L'équipementier vélo Mavic vient d'annoncer la fermeture de son usine historique de Saint-Trivier-sur-Moignans (Ain), où il est implanté depuis 1966. Cette unité de production de roues et de jantes haut de gamme en aluminium devrait entraîner la suppression d'une quinzaine de postes. Propriété de la famille Bourrelier (Bricorama), Mavic dit subir de plein fouet «le retournement du marché depuis deux ans», explique Jean-Michel Bourrelier, co-président du groupe de distribution qui avait repris Mavic en juillet 2020.

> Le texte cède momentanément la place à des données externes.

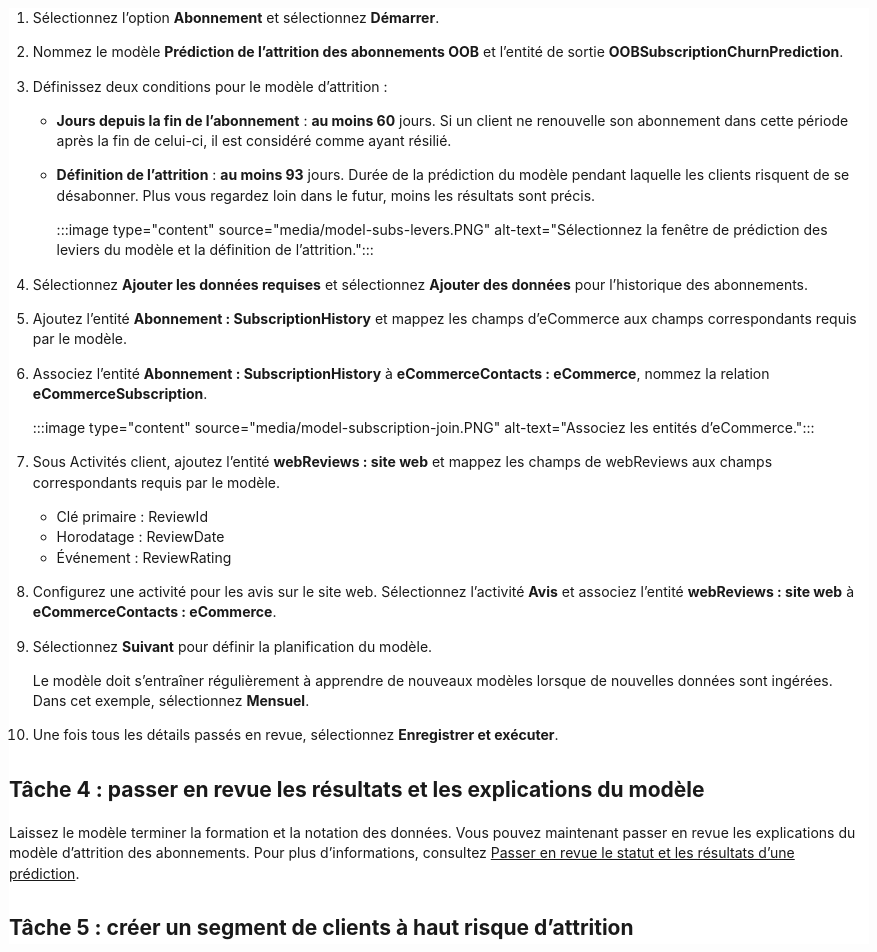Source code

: 1. Sélectionnez l’option **Abonnement** et sélectionnez **Démarrer**.

1. Nommez le modèle **Prédiction de l’attrition des abonnements OOB** et l’entité de sortie **OOBSubscriptionChurnPrediction**.

1. Définissez deux conditions pour le modèle d’attrition :

   * **Jours depuis la fin de l’abonnement** : **au moins 60** jours. Si un client ne renouvelle son abonnement dans cette période après la fin de celui-ci, il est considéré comme ayant résilié. 

   * **Définition de l’attrition** : **au moins 93** jours. Durée de la prédiction du modèle pendant laquelle les clients risquent de se désabonner. Plus vous regardez loin dans le futur, moins les résultats sont précis.

     :::image type="content" source="media/model-subs-levers.PNG" alt-text="Sélectionnez la fenêtre de prédiction des leviers du modèle et la définition de l’attrition.":::

1. Sélectionnez **Ajouter les données requises** et sélectionnez **Ajouter des données** pour l’historique des abonnements.

1. Ajoutez l’entité **Abonnement : SubscriptionHistory** et mappez les champs d’eCommerce aux champs correspondants requis par le modèle.

1. Associez l’entité **Abonnement : SubscriptionHistory** à **eCommerceContacts : eCommerce**, nommez la relation **eCommerceSubscription**.

   :::image type="content" source="media/model-subscription-join.PNG" alt-text="Associez les entités d’eCommerce.":::

1. Sous Activités client, ajoutez l’entité **webReviews : site web** et mappez les champs de webReviews aux champs correspondants requis par le modèle. 
   - Clé primaire : ReviewId
   - Horodatage : ReviewDate
   - Événement : ReviewRating

1. Configurez une activité pour les avis sur le site web. Sélectionnez l’activité **Avis** et associez l’entité **webReviews : site web** à **eCommerceContacts : eCommerce**.

1. Sélectionnez **Suivant** pour définir la planification du modèle.

   Le modèle doit s’entraîner régulièrement à apprendre de nouveaux modèles lorsque de nouvelles données sont ingérées. Dans cet exemple, sélectionnez **Mensuel**.

1. Une fois tous les détails passés en revue, sélectionnez **Enregistrer et exécuter**.

## <a name="task-4---review-model-results-and-explanations"></a>Tâche 4 : passer en revue les résultats et les explications du modèle

Laissez le modèle terminer la formation et la notation des données. Vous pouvez maintenant passer en revue les explications du modèle d’attrition des abonnements. Pour plus d’informations, consultez [Passer en revue le statut et les résultats d’une prédiction](predict-subscription-churn.md#review-a-prediction-status-and-results).

## <a name="task-5---create-a-segment-of-high-churn-risk-customers"></a>Tâche 5 : créer un segment de clients à haut risque d’attrition
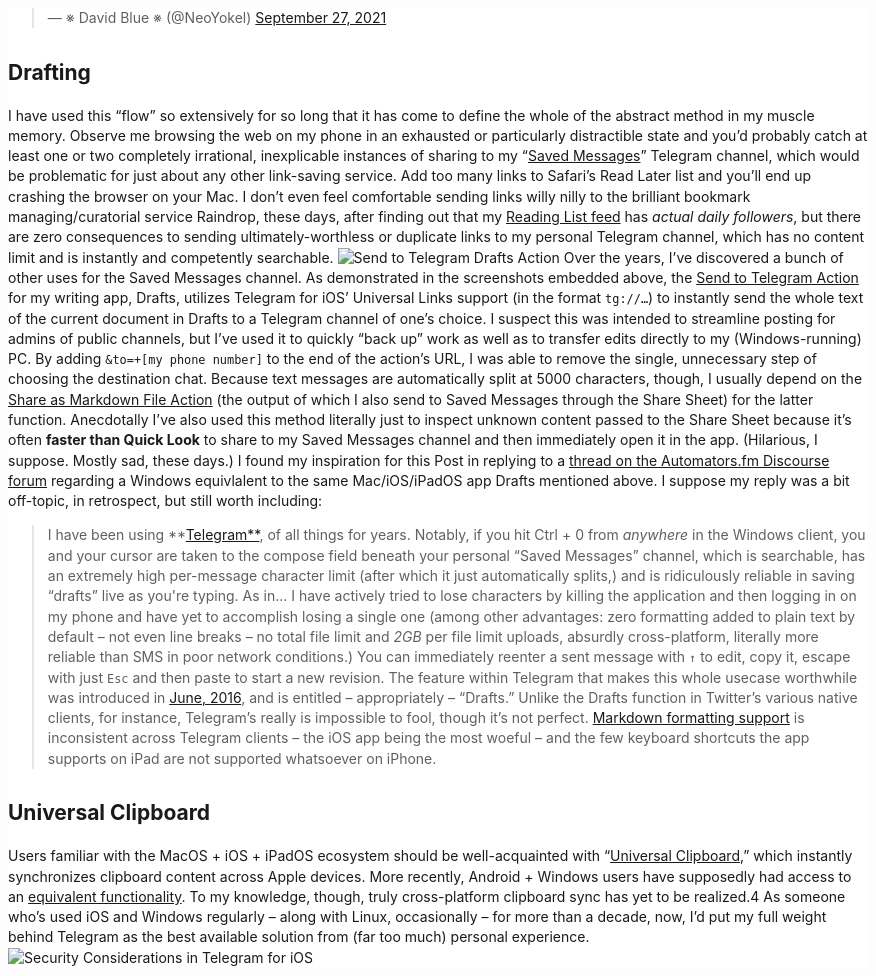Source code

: > — ※ David Blue ※ (@NeoYokel) [September 27, 2021](https://twitter.com/NeoYokel/status/1442554265956986882?ref_src=twsrc%5Etfw)
## Drafting
I have used this “flow” so extensively for so long that it has come to define the whole of the abstract method in my muscle memory. Observe me browsing the web on my phone in an exhausted or particularly distractible state and you’d probably catch at least one or two completely irrational, inexplicable instances of sharing to my “[Saved Messages](https://telegram.org/blog/albums-saved-messages)” Telegram channel, which would be problematic for just about any other link-saving service. Add too many links to Safari’s Read Later list and you’ll end up crashing the browser on your Mac. I don’t even feel comfortable sending links willy nilly to the brilliant bookmark managing/curatorial service Raindrop, these days, after finding out that my [Reading List feed](https://raindrop.io/davidblue/reading-list-13380406) has _actual daily followers_, but there are zero consequences to sending ultimately-worthless or duplicate links to my personal Telegram channel, which has no content limit and is instantly and competently searchable.
![Send to Telegram Drafts Action](https://i.snap.as/p3K96LiX.png)
Over the years, I’ve discovered a bunch of other uses for the Saved Messages channel. As demonstrated in the screenshots embedded above, the [Send to Telegram Action](https://actions.getdrafts.com/a/18E) for my writing app, Drafts, utilizes Telegram for iOS’ Universal Links support (in the format `tg://…`) to instantly send the whole text of the current document in Drafts to a Telegram channel of one’s choice. I suspect this was intended to streamline posting for admins of public channels, but I’ve used it to quickly “back up” work as well as to transfer edits directly to my (Windows-running) PC. By adding `&to=+[my phone number]` to the end of the action’s URL, I was able to remove the single, unnecessary step of choosing the destination chat. Because text messages are automatically split at 5000 characters, though, I usually depend on the [Share as Markdown File Action](https://actions.getdrafts.com/a/1V4) (the output of which I also send to Saved Messages through the Share Sheet) for the latter function. Anecdotally I’ve also used this method literally just to inspect unknown content passed to the Share Sheet because it’s often **faster than Quick Look** to share to my Saved Messages channel and then immediately open it in the app. (Hilarious, I suppose. Mostly sad, these days.)
I found my inspiration for this Post in replying to a [thread on the Automators.fm Discourse forum](https://talk.automators.fm/t/equivalent-to-drafts-but-for-windows/6159) regarding a Windows equivlalent to the same Mac/iOS/iPadOS app Drafts mentioned above. I suppose my reply was a bit off-topic, in retrospect, but still worth including:
> I have been using **[Telegram**](https://desktop.telegram.org/), of all things for years. Notably, if you hit Ctrl + 0 from _anywhere_ in the Windows client, you and your cursor are taken to the compose field beneath your personal “Saved Messages” channel, which is searchable, has an extremely high per-message character limit (after which it just automatically splits,) and is ridiculously reliable in saving “drafts” live as you're typing. As in... I have actively tried to lose characters by killing the application and then logging in on my phone and have yet to accomplish losing a single one (among other advantages: zero formatting added to plain text by default – not even line breaks – no total file limit and _2GB_ per file limit uploads, absurdly cross-platform, literally more reliable than SMS in poor network conditions.) You can immediately reenter a sent message with `↑` to edit, copy it, escape with just `Esc` and then paste to start a new revision.
The feature within Telegram that makes this whole usecase worthwhile was introduced in [June, 2016](https://telegram.org/blog/drafts), and is entitled – appropriately – “Drafts.” Unlike the Drafts function in Twitter’s various native clients, for instance, Telegram’s really is impossible to fool, though it’s not perfect. [Markdown formatting support](https://telegra.ph/markdown-07-07) is inconsistent across Telegram clients – the iOS app being the most woeful – and the few keyboard shortcuts the app supports on iPad are not supported whatsoever on iPhone.
## Universal Clipboard
Users familiar with the MacOS + iOS + iPadOS ecosystem should be well-acquainted with “[Universal Clipboard](https://support.apple.com/en-us/HT209460),” which instantly synchronizes clipboard content across Apple devices. More recently, Android + Windows users have supposedly had access to an [equivalent functionality](https://support.microsoft.com/en-us/topic/seamlessly-transfer-content-between-your-devices-8a0ead3c-2f15-1338-66ca-70cf4ae81fcb#WindowsVersion=Windows_10). To my knowledge, though, truly cross-platform clipboard sync has yet to be realized.4 As someone who’s used iOS and Windows regularly – along with Linux, occasionally – for more than a decade, now, I’d put my full weight behind Telegram as the best available solution from (far too much) personal experience.
![Security Considerations in Telegram for iOS](https://i.snap.as/Qim9gsZZ.png)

Concurrence des roues carbone made in Asie
L'équipementier bien connu des cyclistes avertis prévoit de transférer sa production vers la Roumanie. La fermeture du site français est attendue au premier semestre 2025. L'invasion de l'Ukraine par la Russie, la hausse conjointe du prix de l’énergie et des matières premières, notamment de l'aluminium, la concurrence des pays de l’Est et de la Chine ont fait chuter l’activité de «tous les fabricants de vélos, qui sont nos clients. Le marché est à l'arrêt», témoigne Alberto Morgando, directeur général de Mavic.
Depuis 1966, l'entreprise produit dans l'Ain des jantes aluminium haut de gamme. Elle a atteint un million d'unités par an. Malgré un investissement de 10 millions d'euros annoncé en 2022, cette production est tombée à un peu plus de 5000 unités. «Les roues aluminium de bon niveau ont perdu des parts de marché face aux roues carbone qui se sont démocratisées et qui viennent d’Asie», détaille Alberto Morgando.
En difficulté avant son rachat en 2020 par le groupe Bourrelier, Mavic prend donc une nouvelle orientation afin de sauver la marque. L'entreprise Mavic dont le siège est à Chavanod, près d’Annecy (Haute-Savoie), emploie une centaine de salariés et réalise un chiffre d’affaires de 43 millions d’euros. Elle reste l'une des pépites françaises en matière de dépôts de brevets dans la filière vélo, selon les données de l'INPI.